People thought they had learned about flooding areas when Katrina hit New Orleans back in 2006.
But in 2012 things did not turn out as expected: Hurricane Isaac pushed a surge that raised lake levels up to 9 feet high, rain water had nowhere to drain and the streets and houses god flooded instantly. The population was expecting something different, but climate change had something else in mind.
Climate change is beginning to affect that lives of Americans and other peoples who live their lives close to the sea. With every year it becomes a more pressing matter and weather scientists are struggling to raise awareness about its consequences.
One of the studies that stands out was conducted by climate scientist James Hansen and colleagues.

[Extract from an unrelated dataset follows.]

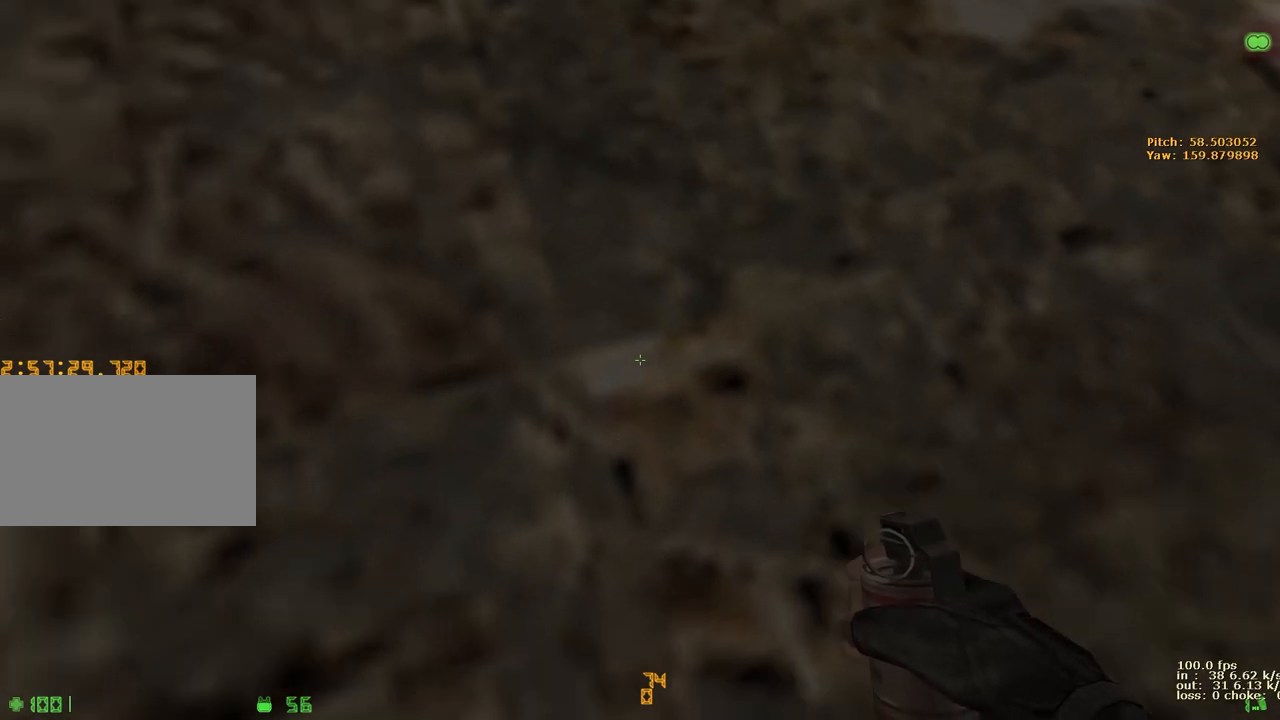
{"keys": ["ctrl"], "events": []}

According to their findings, sea level will increase drastically even if global temperatures were to slightly increase by 2° Celsius. Hansen and his team have estimated that the sea level could rise quickly within the next century.
While Hansen’s research abides the standards of climate research, many scientists disagree with how much the sea level would rise. Hansen’s study does not tackle short-term climate fluctuations.
For example, the El Niño phenomenon is completely overlooked and taking it into account might affect calculations related to temperature fluctuation during the years.
Yet the field is also known for being ambiguous to a certain degree, mostly because opinions are so diversified. Some scientists claim that global warming is a major issue that needs to be dealt with as soon as possible, while others cling to the idea that it is a problem that needs to be dealt with in due time. The rest is ultimately decided by public opinion.
On a more pragmatic tone, another article was published in Nature and it does accurately point out the difficulties that Americans will be facing due to climate change. Coastal regions are in great danger of being flooded due to the secondary effects of climate change such as increased precipitations and storm surges.
If sea levels continue to rise and Hansen’s study proves accurate, 40% of the United States’ population is in danger of having to face more and more hazards every year, the New Orleans incident being only one of many more to come.
Should this threat prove to be as dangerous as suspected, governments need to act quickly. There should be no matters more urgent than ensuring the safety of the population.